それは忘れもしない、“あの”枯れ木の様に朽ち果てた老人の声であった。
《その様子じゃ、どうやら、良い夢が見られたようだな?》
「どうして、あんたがここに?」
俺の身体は変わらず、異常なまでの倦怠感に包まれたままで、何とか声を発するのがやっとの状態であった。
《どうしても、こうしても、……無い! おまえさんは、自ら望み、その欲望に従ったのだ。…… そして望みが叶えられた以上、それに応じた対価が必要になったに過ぎない》
「いったい、何を言っているんだ? それに汐莉ちゃんを何処へ? 汐莉ちゃんをどこへやったんだ? まさか、あんた……?」
俺の思考は乱れ、すでに崩壊寸前の状態と言えた。
おそらく目の前に居るであろう、あの老人の視点から言えば、ひどく滑稽に映っているに違いない。
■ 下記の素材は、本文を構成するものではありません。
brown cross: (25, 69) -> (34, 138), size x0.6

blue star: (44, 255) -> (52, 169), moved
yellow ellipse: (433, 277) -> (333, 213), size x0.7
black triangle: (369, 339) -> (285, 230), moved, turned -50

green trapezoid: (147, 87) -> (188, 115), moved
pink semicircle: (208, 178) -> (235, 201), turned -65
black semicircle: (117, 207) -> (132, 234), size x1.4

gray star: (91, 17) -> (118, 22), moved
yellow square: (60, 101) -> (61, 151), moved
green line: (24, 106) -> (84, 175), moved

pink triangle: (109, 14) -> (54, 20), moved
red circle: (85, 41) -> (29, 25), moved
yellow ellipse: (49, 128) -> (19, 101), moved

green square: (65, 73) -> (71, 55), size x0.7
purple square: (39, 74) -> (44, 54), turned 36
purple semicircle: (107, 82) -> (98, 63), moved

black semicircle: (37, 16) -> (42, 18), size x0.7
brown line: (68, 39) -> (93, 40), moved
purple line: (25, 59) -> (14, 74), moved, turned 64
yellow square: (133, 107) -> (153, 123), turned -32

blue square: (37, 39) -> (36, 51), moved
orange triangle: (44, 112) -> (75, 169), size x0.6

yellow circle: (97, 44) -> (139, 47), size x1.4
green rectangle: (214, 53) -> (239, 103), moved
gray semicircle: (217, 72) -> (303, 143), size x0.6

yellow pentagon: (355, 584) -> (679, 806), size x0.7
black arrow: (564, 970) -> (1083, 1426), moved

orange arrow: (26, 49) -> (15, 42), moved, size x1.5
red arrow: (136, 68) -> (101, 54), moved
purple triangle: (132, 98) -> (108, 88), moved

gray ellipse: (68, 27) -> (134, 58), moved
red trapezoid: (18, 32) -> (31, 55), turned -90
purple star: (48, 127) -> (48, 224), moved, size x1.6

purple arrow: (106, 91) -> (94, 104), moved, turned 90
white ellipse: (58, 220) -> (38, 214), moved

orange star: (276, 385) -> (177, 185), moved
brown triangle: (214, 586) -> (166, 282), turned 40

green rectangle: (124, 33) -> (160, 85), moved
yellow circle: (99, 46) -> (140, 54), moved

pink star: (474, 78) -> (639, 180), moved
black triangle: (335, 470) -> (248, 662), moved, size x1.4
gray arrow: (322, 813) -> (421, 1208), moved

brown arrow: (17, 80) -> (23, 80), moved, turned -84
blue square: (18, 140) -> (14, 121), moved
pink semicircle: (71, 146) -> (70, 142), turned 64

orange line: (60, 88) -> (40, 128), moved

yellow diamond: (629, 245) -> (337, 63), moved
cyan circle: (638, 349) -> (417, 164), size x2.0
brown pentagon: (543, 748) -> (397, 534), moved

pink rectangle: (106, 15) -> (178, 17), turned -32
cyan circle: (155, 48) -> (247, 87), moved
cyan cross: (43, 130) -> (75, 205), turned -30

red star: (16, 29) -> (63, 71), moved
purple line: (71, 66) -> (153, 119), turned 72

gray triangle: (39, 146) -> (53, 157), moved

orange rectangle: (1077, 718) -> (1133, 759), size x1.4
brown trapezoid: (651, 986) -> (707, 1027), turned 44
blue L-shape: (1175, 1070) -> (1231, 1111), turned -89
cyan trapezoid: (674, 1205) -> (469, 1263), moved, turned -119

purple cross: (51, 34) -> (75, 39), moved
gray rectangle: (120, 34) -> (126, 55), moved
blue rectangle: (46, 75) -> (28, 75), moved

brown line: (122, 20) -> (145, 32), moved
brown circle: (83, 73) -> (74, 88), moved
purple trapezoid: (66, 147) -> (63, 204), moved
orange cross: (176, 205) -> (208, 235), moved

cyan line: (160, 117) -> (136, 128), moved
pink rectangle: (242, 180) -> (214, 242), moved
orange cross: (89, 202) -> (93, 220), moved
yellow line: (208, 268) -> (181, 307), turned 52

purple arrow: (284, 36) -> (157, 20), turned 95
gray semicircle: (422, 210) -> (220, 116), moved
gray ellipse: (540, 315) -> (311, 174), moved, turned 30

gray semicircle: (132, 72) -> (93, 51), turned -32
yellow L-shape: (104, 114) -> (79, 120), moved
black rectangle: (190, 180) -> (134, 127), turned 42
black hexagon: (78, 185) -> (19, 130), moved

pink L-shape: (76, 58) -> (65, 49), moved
《しっ しおり…… 汐莉ちゃん、ねえぃ? ふっ ふわぁ、はっ はっ》
老人は薄気味悪くも、侮蔑に満ちた笑い声をあげる。
「…… 」
《あの少女の事なら心配いらぬ。そんな事より…… 下等な地上人の雄にとっては、過ぎたる至福の時間(とき)であったろう? まさに千載一隅の機会と言うやつじゃ! たとえ僅かな時間と言えど、“天女の血”宿す者と触れ合う事が叶ったのだからな。これで、もう…… 》
「おいっ! いったい何を言っているんだ。地上人とか? 天女とか? どう言うことなんだ?」
俺は燃え尽きる直前の蝋燭ように、最後の気力を振り絞り、怒りにも似た疑問を大声で叫んだ。
『おにいちゃん、もう、おわったんだよ』
「えっ?」
それが俺が最後に聞いた声(しおりちゃんのことば)であった。